I agree about Simpsons season 3. Kind of a let-down. In subsequent seasons it reached heights of some awesomosity that now when we look back it is impossible to remember how exciting season 3 was AT THE TIME. Me, I am waiting until season 5, and then I will PURCHASE THE ENTIRE DVD SET. That is a fucking great season.

D Sampson said:

Some people are SO into the Family Guy, and I can't feel it!
Six Feet Under ranks below Sopranos for me, but I still really love it, and have had dreams about it.
And I have never watched enough Simpsons to separate the seasons in my mind.

Steve said:

Dude, Six Feet!!! I like it so much more than The Sopranos. I feel it so much deeper. HITS ME! HARD!!
Wait, so you don't like The Simpsons?? Never got in?? There are so many different very distinct phases of the Simpsons, and it was very different shows at different times.

I'm glad you're further exploring this recent phenomenon of DVD sets of TV shows selling millions and millions of copies.

I, like you, am typically very engaged by TV series on box set DVD. I mean, for me it is "no commericals." That is for me.

Fox has always been shady about the Family Guy, and I never knew why. Literally every single person I knew when the show was first airing saw and loved the show. It is very funny, and a great weekly "fix" kind of show.

That having been said, I have also been disappointed by repeated viewings of the show. I, and others it seems.

Frankly, the show was never given time to fully develop and flesh out the characters. The plots are all based on the same types of running gags, and the shows themselves feel much more like a series of sketches than full fledged narrative episodes.

I think, given time to develop, there is a goldmine of satirical and comedic splendour to be found in the Family Guy, but, like seasons one through three of the Simpsons, we're only at the "catch phrases and crude humor" level.

well, RE: Simpsons, I only watch reruns and stuff.
Not everybody can watch all the tv they want to at any time regardless of schedule. (I'm glaring at you!)
I like it a lot. If I'm sitting down and an episode is coming on, I'll totally watch it. I think I go for Seinfeld over Simpsons though. (And yes! the social commentary is so brilliant!)

RE: Six Feet Under (Or 6.F.U. as Lisa and I called it during our addict-like bingey Netflix voracious devouring of the first season... and then later X.F.U.)

⁂

* What this exercise asks *
- 1) In the TV show discussion, which season of The Simpsons does the first writer plan to wait for before buying the entire DVD set?
- 2) Duplicate the passage of the TV show discussion that begins at the words "Wait, so you" and stops after "at different times.".

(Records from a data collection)
⁂

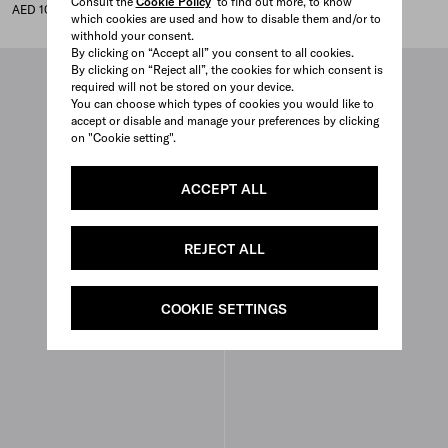
Consult the
Cookie Policy
to find out more, to know
AED 100,000
AED 100,000
which cookies are used and how to disable them and/or to
withhold your consent.
By clicking on “Accept all” you consent to all cookies.
By clicking on “Reject all”, the cookies for which consent is
required will not be stored on your device.
You can choose which types of cookies you would like to
accept or disable and manage your preferences by clicking
on "Cookie setting".
ACCEPT ALL
REJECT ALL
COOKIE SETTINGS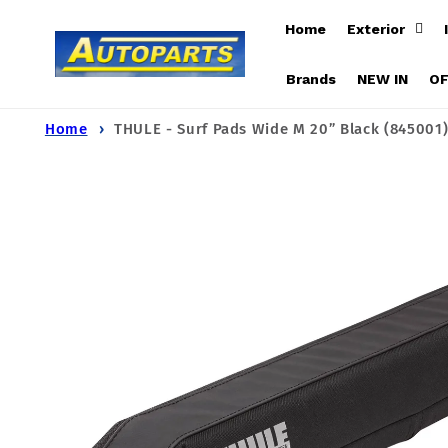
Skip to
Home
Exterior
content
Brands
NEW IN
O
Home
THULE - Surf Pads Wide M 20” Black (845001
Skip to
product
information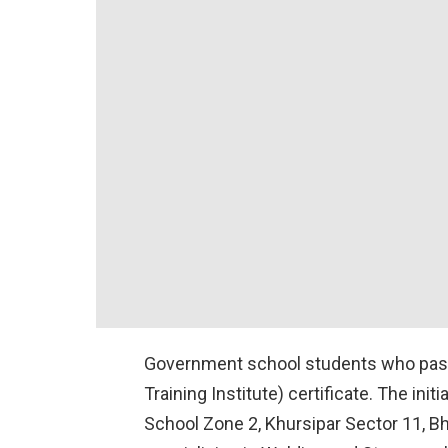
Government school students who pass t
Training Institute) certificate. The i
School Zone 2, Khursipar Sector 11, Bh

⁂

* Replies *
- 1) Season 5.

- 2)
Wait, so you don't like The Simpsons?? Never got in?? There are so many different very distinct phases of the Simpsons, and it was very different shows at different times.